What you will do:
Across the entries below, work out how many lines contain "wrist". Please give the number only.

(Stored data entries)
--- --- ---

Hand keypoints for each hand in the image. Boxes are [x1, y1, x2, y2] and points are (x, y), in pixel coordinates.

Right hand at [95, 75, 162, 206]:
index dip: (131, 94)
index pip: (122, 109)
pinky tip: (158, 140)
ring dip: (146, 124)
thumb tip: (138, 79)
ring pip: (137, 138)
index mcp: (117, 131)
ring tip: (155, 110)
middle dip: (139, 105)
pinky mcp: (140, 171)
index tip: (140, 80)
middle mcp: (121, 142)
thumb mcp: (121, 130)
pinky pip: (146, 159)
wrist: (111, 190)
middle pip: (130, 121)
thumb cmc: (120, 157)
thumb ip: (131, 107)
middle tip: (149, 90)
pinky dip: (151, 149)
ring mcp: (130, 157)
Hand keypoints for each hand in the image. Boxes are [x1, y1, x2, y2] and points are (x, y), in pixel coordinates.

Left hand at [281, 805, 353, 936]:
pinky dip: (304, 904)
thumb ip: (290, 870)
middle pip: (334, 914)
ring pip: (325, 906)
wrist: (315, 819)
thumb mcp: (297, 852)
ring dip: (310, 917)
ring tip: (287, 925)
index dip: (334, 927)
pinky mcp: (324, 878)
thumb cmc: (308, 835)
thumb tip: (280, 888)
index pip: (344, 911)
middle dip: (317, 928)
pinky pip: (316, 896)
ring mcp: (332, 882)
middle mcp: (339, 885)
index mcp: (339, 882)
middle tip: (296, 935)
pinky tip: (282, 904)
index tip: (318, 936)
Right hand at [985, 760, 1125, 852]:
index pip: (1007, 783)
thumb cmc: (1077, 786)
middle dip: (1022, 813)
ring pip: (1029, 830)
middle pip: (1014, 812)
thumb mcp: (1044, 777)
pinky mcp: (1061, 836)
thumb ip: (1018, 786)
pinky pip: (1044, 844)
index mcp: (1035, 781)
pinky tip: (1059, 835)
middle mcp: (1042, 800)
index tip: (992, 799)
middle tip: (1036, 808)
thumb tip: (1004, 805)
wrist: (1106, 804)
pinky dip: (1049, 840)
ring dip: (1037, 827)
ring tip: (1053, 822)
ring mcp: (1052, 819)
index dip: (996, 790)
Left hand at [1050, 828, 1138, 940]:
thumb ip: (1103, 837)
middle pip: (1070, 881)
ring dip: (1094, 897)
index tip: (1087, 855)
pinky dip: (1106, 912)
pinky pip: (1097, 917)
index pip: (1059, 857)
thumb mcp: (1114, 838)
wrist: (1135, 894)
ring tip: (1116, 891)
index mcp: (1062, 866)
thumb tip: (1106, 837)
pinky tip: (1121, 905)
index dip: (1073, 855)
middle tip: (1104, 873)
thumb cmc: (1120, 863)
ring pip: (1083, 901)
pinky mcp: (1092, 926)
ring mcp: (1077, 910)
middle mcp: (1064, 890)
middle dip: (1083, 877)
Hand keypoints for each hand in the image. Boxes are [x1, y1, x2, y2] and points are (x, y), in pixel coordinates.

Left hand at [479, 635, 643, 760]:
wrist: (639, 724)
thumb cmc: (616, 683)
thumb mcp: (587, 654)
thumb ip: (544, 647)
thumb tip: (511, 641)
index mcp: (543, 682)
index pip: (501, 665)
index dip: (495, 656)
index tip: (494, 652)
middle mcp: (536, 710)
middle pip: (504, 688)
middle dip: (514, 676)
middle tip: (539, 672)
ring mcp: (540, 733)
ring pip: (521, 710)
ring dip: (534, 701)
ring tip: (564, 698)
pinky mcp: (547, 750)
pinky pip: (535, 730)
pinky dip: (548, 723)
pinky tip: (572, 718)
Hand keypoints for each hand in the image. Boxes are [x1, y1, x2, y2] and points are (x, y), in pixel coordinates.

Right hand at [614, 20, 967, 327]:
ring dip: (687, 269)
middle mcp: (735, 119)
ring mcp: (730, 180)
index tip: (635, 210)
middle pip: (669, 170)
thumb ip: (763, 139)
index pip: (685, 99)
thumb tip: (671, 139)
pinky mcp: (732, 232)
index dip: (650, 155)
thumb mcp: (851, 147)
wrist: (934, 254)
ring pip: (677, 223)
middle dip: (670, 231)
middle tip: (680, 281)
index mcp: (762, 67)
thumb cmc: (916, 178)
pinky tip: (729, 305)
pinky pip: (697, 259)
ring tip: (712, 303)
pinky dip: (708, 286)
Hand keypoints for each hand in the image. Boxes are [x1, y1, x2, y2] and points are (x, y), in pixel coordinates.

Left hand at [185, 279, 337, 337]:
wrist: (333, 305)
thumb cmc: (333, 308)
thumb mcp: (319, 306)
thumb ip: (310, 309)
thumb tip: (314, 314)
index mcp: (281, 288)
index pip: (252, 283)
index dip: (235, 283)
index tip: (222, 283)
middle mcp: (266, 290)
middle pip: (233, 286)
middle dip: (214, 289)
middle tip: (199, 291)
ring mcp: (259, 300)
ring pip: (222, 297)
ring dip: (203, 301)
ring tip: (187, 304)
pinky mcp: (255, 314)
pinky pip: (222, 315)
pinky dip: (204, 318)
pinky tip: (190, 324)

--- --- ---

Written answer:
7